Je ne répliquai rien et il enchaîna :
- Nous sommes parvenus à nous en sortir vivants tout en abattant un loup-garou. Bien joué, je savais que je pouvais avoir confiance en toi.
Je déglutis difficilement, il avait "confiance en moi". Une culpabilité aigüe m'enserra le cœur. J'avais soudainement honte de penser des choses si négatives à son égard sans raison valable. J'étais bêtement rester sur mes premiers à priori, m'obstinant à ne pas lui laisser sa chance. Je pris alors la décision d'ignorer pour de bon cette méfiance inutile que je lui accordais. Après tout, comment ne pouvais-je pas tomber dans la paranoïa alors que j'étais entouré de villageois qui dissimulaient leur véritable nature de mangeurs d'hommes ?

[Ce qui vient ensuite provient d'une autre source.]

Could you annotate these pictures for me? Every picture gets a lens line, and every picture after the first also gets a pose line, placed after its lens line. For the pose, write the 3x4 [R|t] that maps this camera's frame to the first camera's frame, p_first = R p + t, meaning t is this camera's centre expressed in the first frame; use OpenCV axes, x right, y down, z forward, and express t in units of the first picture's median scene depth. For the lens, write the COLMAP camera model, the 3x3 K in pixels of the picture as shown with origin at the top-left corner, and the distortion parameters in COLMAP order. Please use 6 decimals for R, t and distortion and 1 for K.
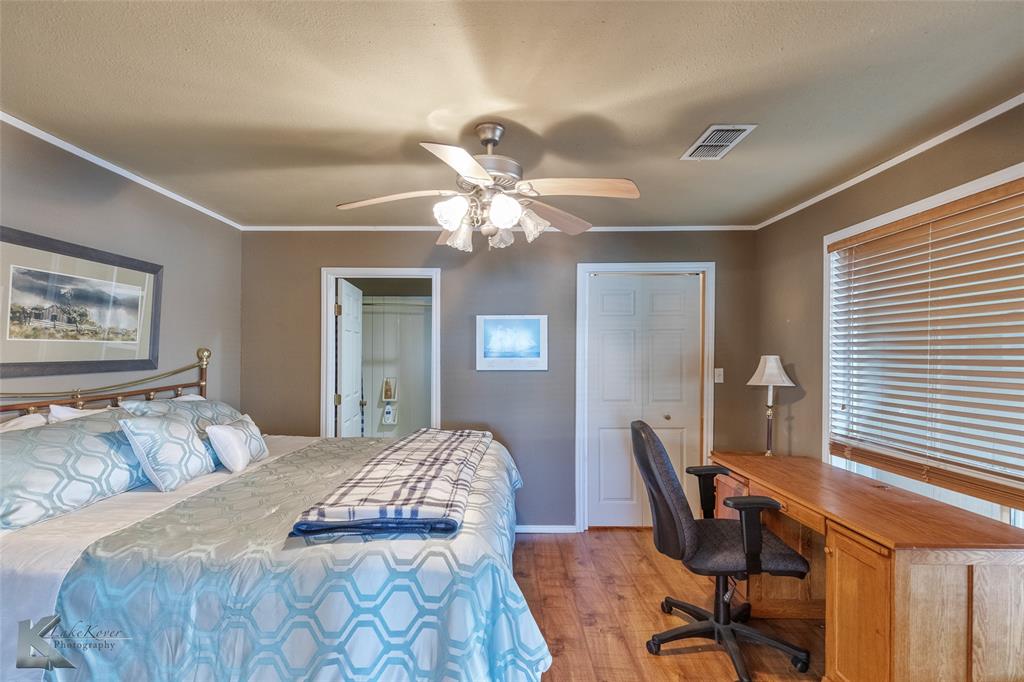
lens RADIAL K [[461.3, 0, 508.6], [0, 461.3, 352.5], [0, 0, 1]] dist [0.003194, 0.000214]
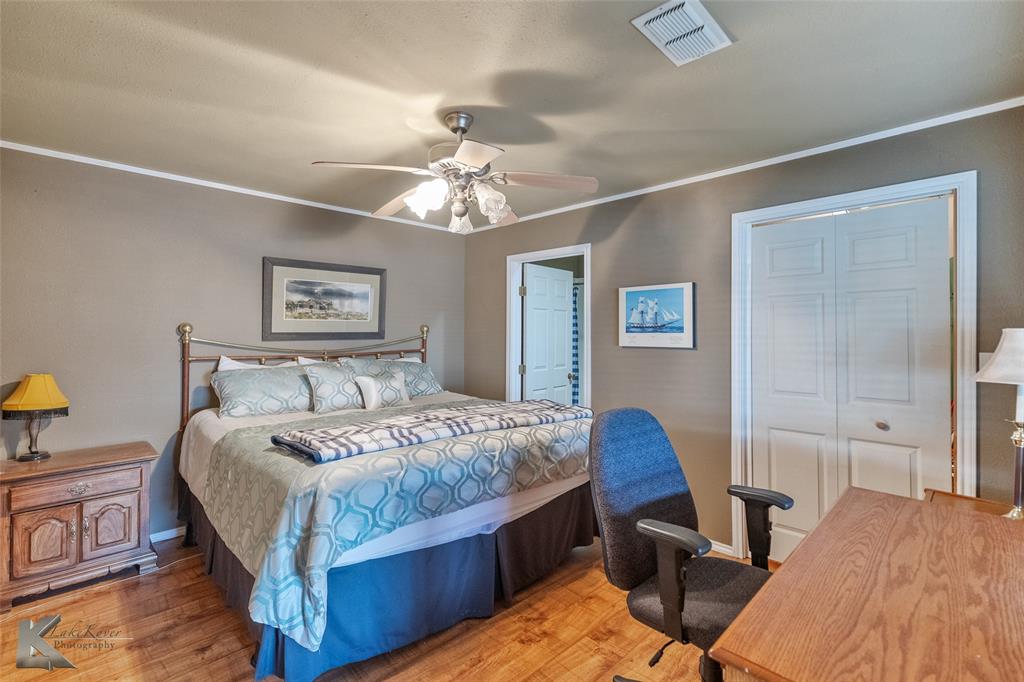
lens RADIAL K [[463.7, 0, 512.1], [0, 463.7, 325.4], [0, 0, 1]] dist [-0.001323, -0.000250]
pose [[0.712300, -0.008096, -0.701829, 0.589910], [-0.002434, 0.999899, -0.014005, 0.013046], [0.701871, 0.011684, 0.712208, 0.233062]]
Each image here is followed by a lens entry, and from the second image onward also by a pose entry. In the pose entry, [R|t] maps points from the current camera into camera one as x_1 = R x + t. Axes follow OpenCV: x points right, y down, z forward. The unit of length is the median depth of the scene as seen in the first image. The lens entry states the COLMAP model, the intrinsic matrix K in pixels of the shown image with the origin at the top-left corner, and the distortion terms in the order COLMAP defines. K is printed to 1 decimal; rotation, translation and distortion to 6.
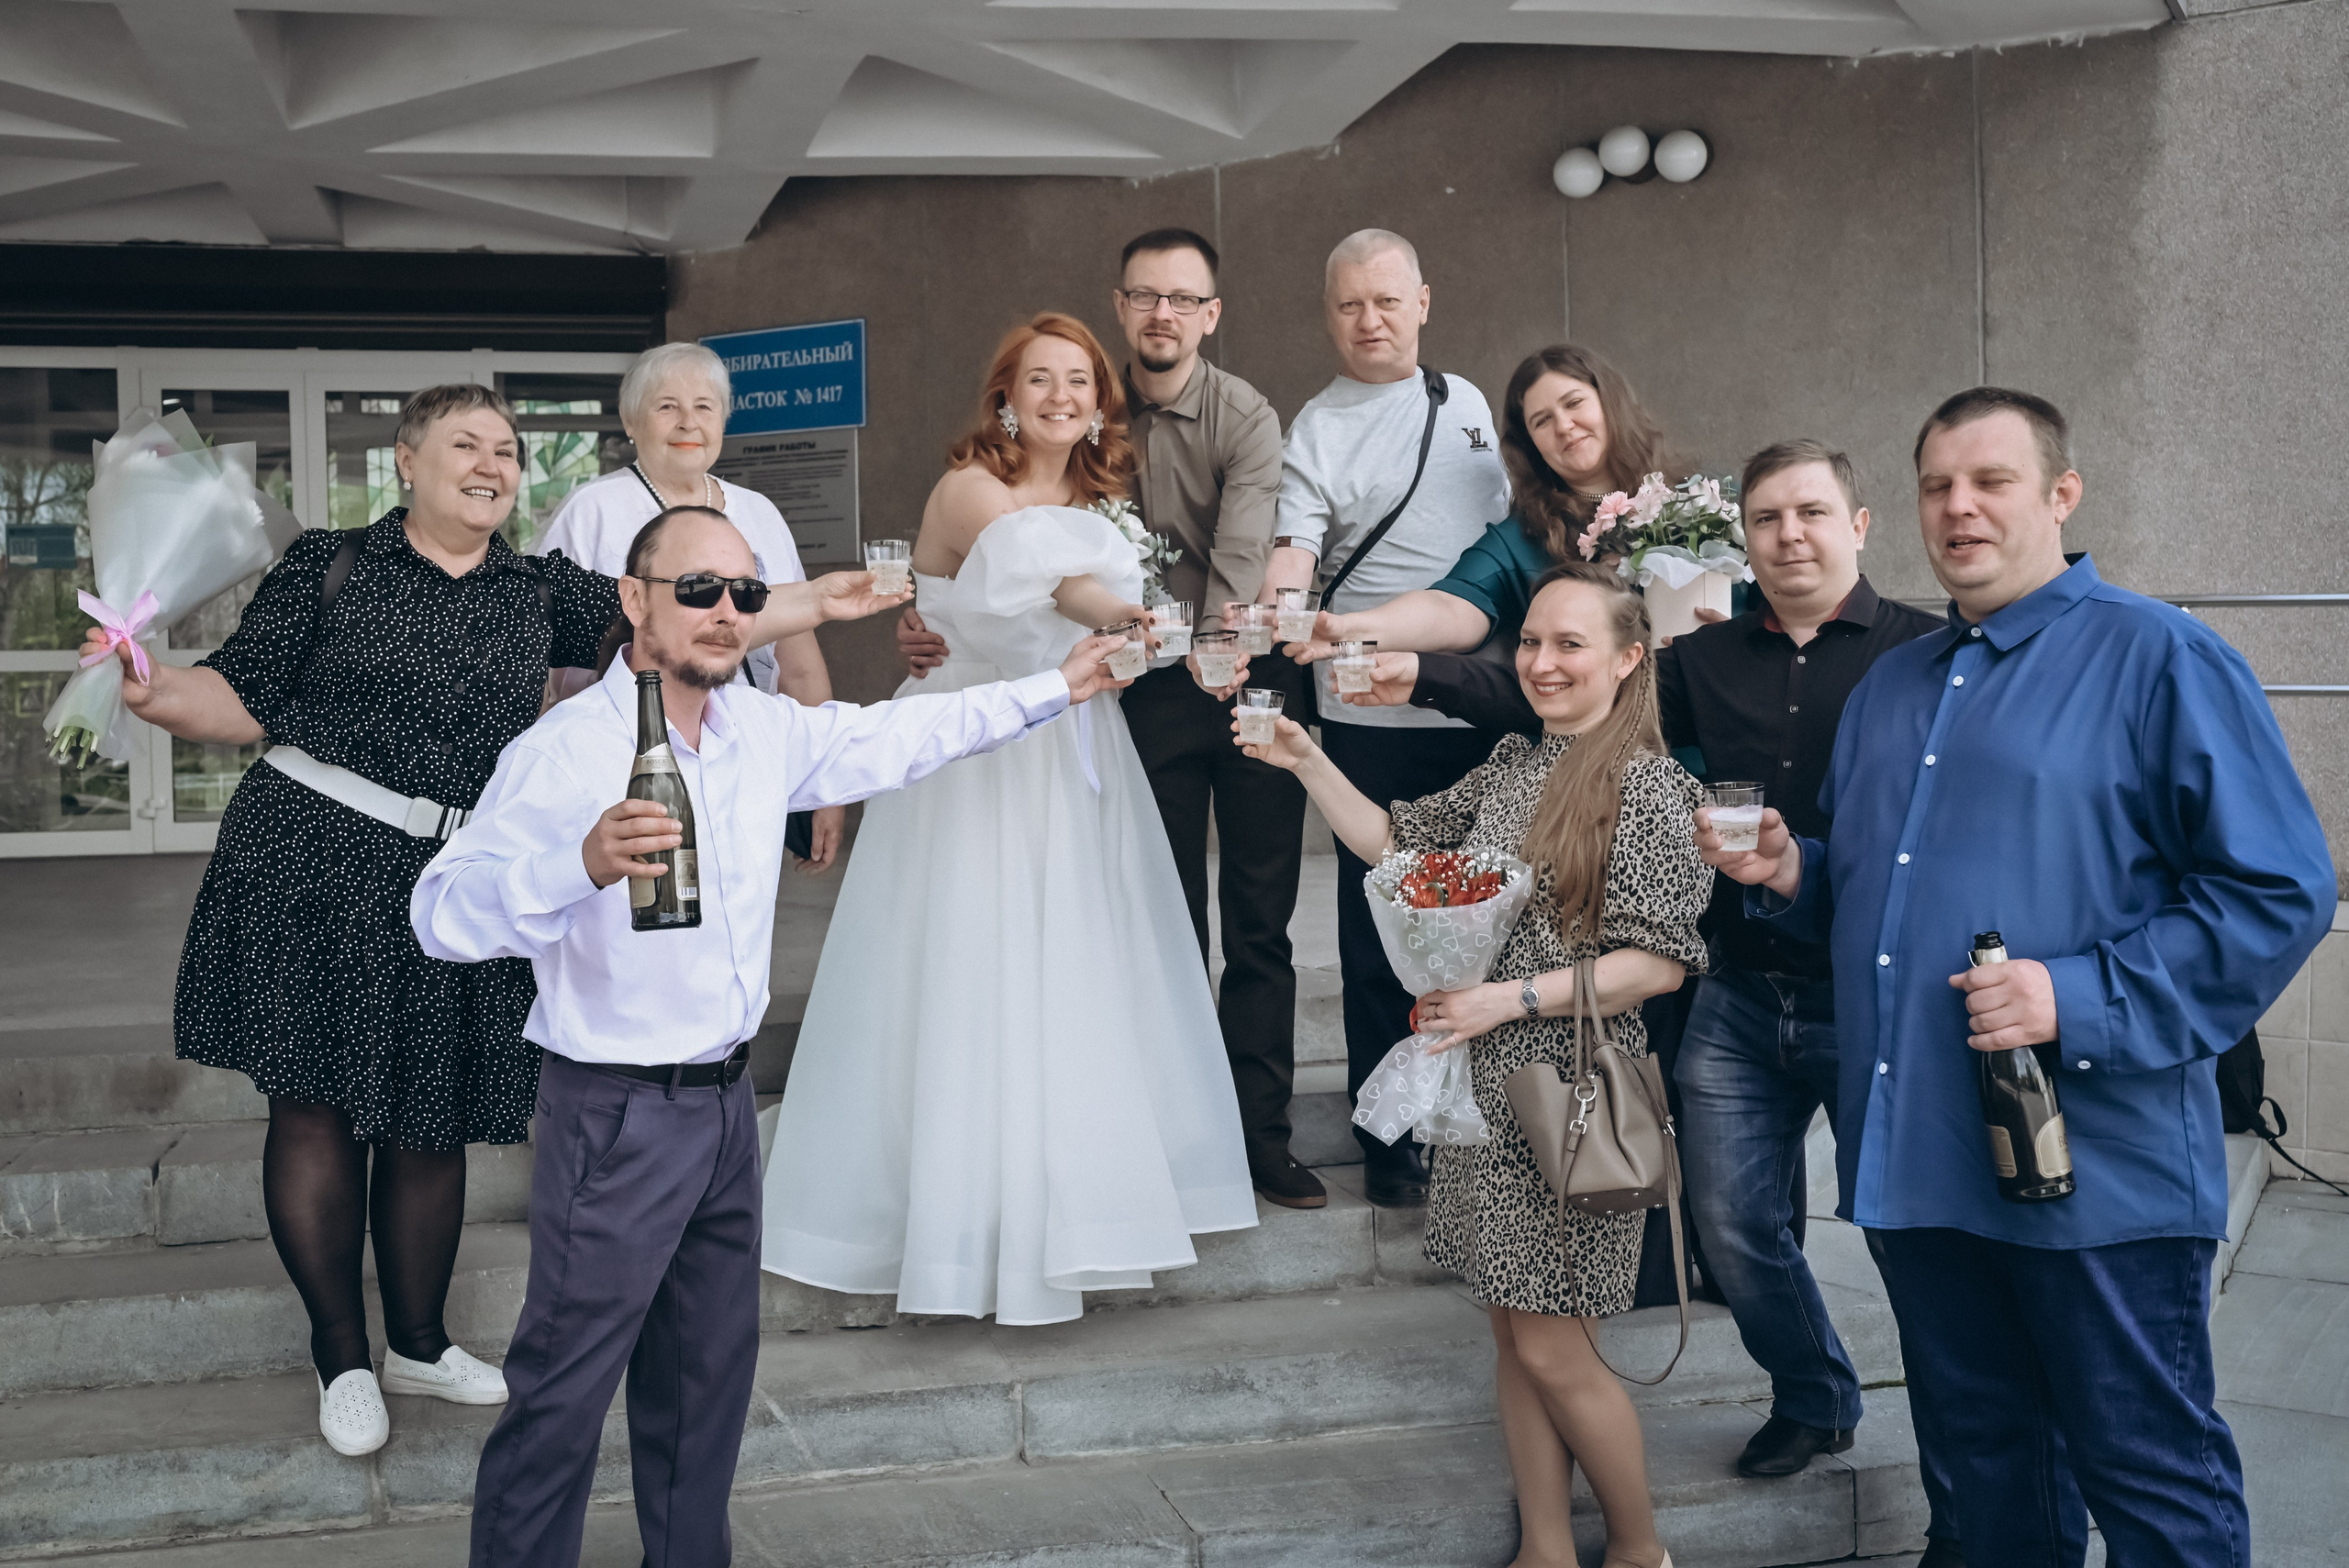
lens RADIAL K [[2226.2, 0, 1174.5], [0, 2226.2, 784.0], [0, 0, 1]] dist [0.050830, -0.165522]
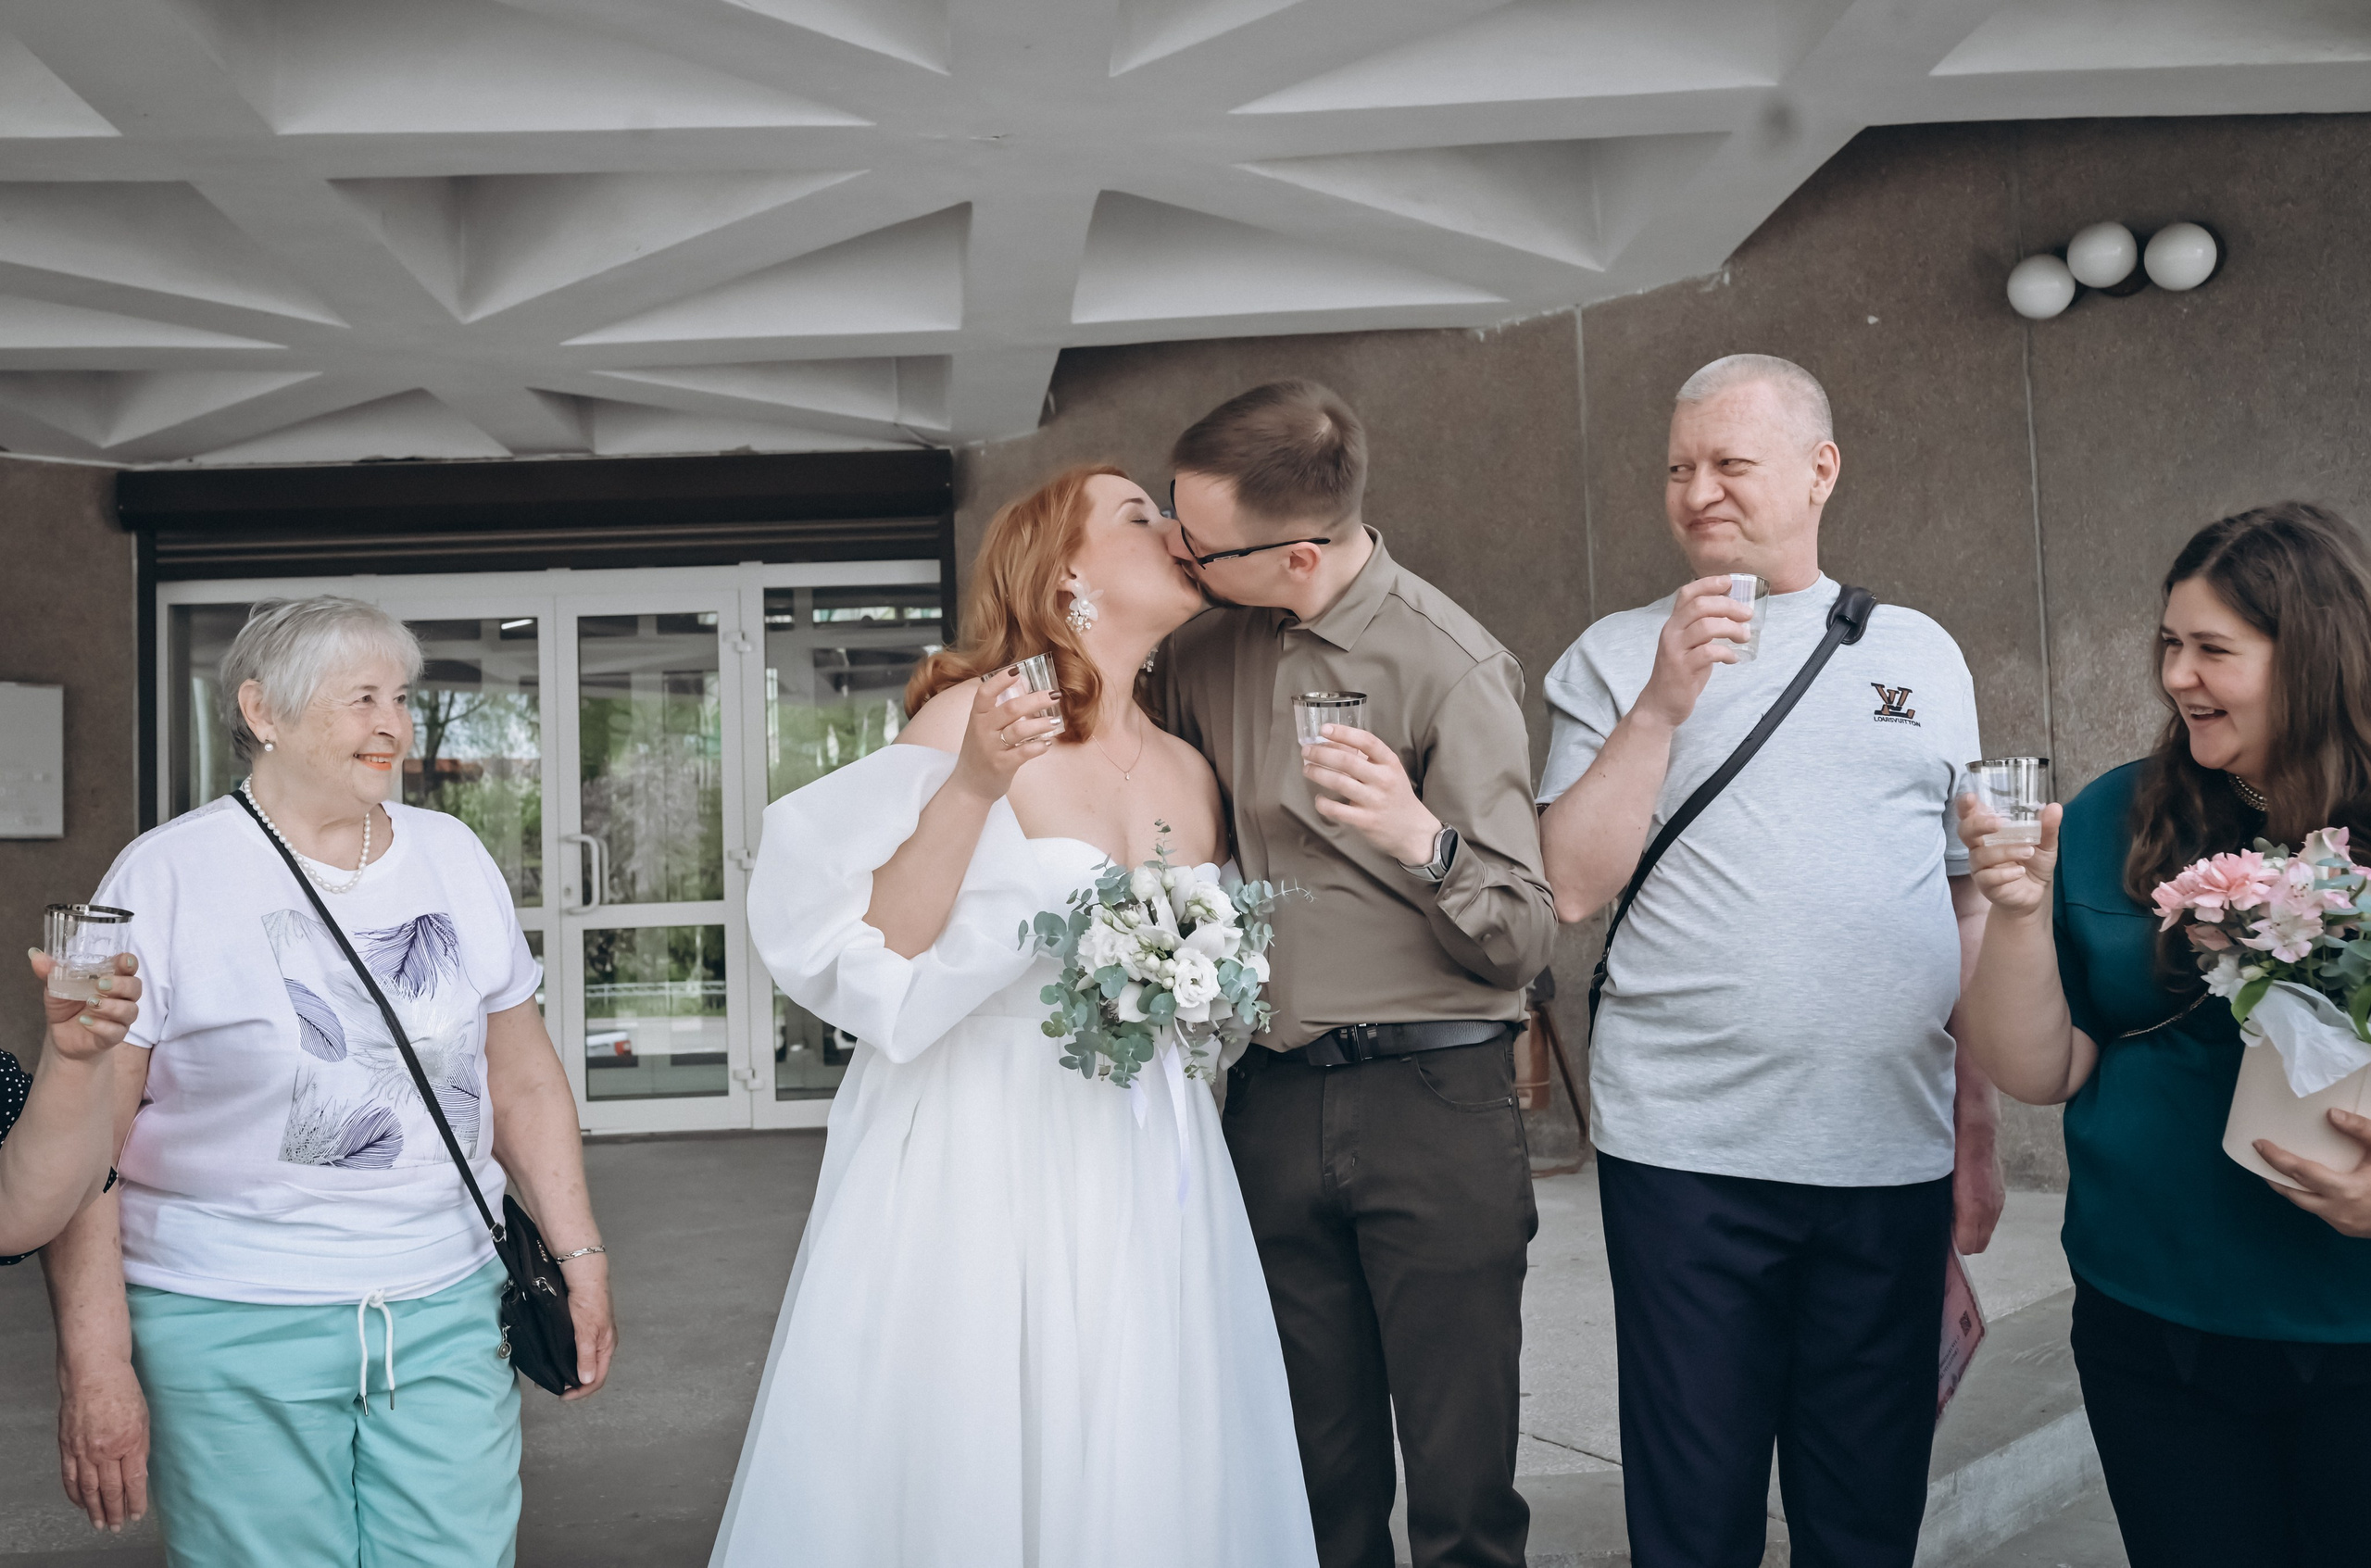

- Finalement, j'ai bien fait d'avoir voulu enquêter sur toi, blaguai-je. Je me retrouve avec trois alliés supplémentaires à mes côtés.
Celui-ci ricana doucement et répondit :
- Tu sembles enfin convaincu par l'utilité de notre alliance.
- Oui, merci de m'avoir proposé ton aide.
- Ravi que tu ne la regrettes pas.
Je fermai les yeux et me sentis déjà partir vers un monde lointain. Erian me souhaita une bonne nuit, je fis de même avant d'instantanément succomber aux bras tentateurs de Morphée.